Although nearly every song on Biggest Bluest Hi-Fi is a gem, “Eighties Fan” seems to have the DNA of the entire LP. Opening with a drum line straight out of the Ronette’s “Be My Baby”, Campbell goes on to document the story of a girl who feels out of place, and consequently is old before her time. Seeing a poor self-esteem as the catalyst for her acting out, Campbell exclaims, “I’m gonna tell you something good about yourself”, and suddenly Campbell transforms from the girl singing about boys and bands, to a big sister entrusted with the task of helping her sibling. It’s a touching song, and once again one that scores points for Campbell’s sweet, honest songwriting.

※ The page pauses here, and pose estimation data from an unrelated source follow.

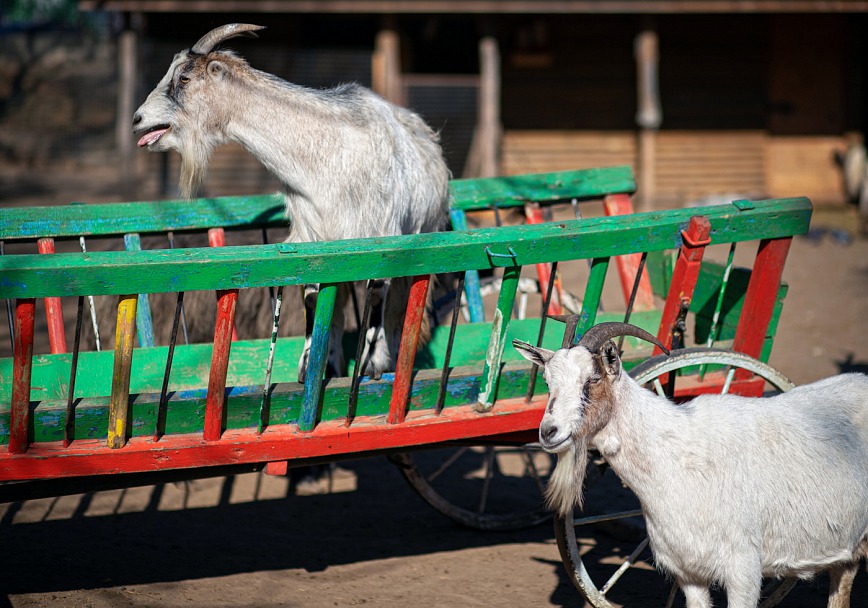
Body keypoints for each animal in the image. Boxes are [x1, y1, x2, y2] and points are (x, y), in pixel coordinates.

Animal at [134, 25, 454, 380]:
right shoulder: (313, 234)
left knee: (400, 305)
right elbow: (314, 298)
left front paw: (374, 361)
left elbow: (376, 293)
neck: (324, 154)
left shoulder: (382, 231)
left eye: (185, 77)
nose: (137, 119)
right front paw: (313, 364)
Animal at [516, 320, 868, 604]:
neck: (677, 456)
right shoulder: (688, 573)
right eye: (547, 382)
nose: (548, 432)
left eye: (592, 379)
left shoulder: (743, 570)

As refreshing as Campbell’s lyrics are, the music that accompanies them is also first-rate. Led by guitarist Kenny McKeeve and Oraganist Lindsay Boyd, they are ably backed by Gavin Dunbar (bass) and Lee Thompson (drums). They’re a deceptively simple backing band, but right when you think the music is pedestrian, along comes a guitar solo like the one in “Shine Like a New Pin”, and you realize that Camera Obscura are more than the sum of their parts. By the time the organ solo follows it, you’re too caught up in toe-tapping, blissful pop that you could hardly care anyway.

There is a line in “Pen and Notebook” that admits, “With your pen and notebook you’ve blown me away / It’s the smallest words we cannot say”. It’s exactly that feeling that makes Camera Obscura so easy to love.